Re: I-D ACTION:draft-ietf-shim6-reach-detect-00.txt



john.loughney@nokia.com wrote:

What it seems is that we need to have 3 states for an address pair (I'm sure we could come up with better names, but just humor me):

 1) Fully - Working for all ULPs
 2) Partial - Working for one (some) ULPs
 3) Failed - not working for any ULPs

So, in a scenario, you start your browser and a shim context is created
for an interface that's behind a firewall/web proxy. Connecting to the
web succedes and this shim context is marked 'Fully' since 'all' of
the ULPs using this shim context is working. However, when
you click on a streaming link & your media player starts using this shim context, the streaming media fails since its blocked by the firewall,
so the shim context could be marked as 'Parial.'


I guess we could wrap this around some sort of multiple interface scenario
like you started with a GPRS connection, but (corporate) WLAN comes available,
so you re-home because you prefer a speedy connection, but the WLAN connection
is firewalled.


Still, what I'm wondering is how does the shim layer know that an address
pair failed because of something like this, or because of some other
reason, like a streaming server became unavailable, etc. etc.

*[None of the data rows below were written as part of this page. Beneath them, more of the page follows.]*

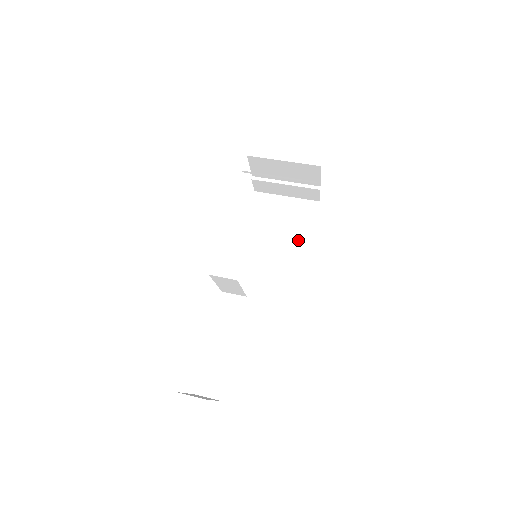
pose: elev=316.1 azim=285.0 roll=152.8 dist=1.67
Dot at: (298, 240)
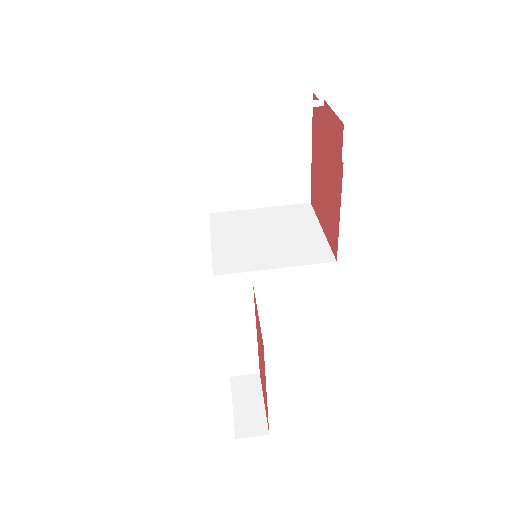
Dot at: (291, 167)
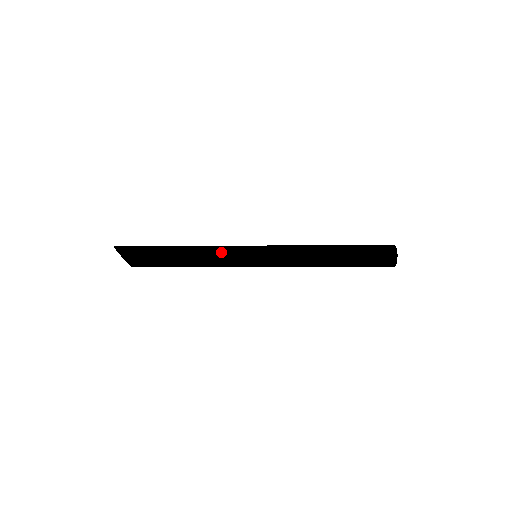
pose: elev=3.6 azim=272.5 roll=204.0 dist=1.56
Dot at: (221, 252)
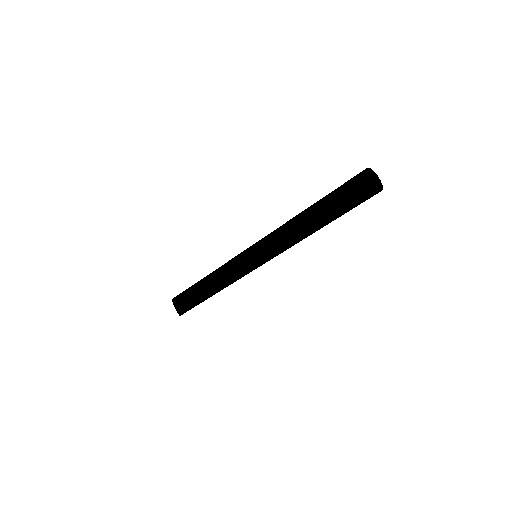
Dot at: (228, 261)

In addition to that issue, there is also the issue whether the shim would be able to know how many ULPs (really, how many different users above it might provide advice) are in play.
I don't see how it can know this, since it can't know when ULP endpoints (such as TCP connections, or some form of associations built on top of UDP) come and go, unless we assume that all the ULPs are modified to provide this.


So I think one would need a much more complex way to deliver advice to venture in this direction.

And as you point out, it might be intractable to do anything useful in the shim even if we had the 3 different states.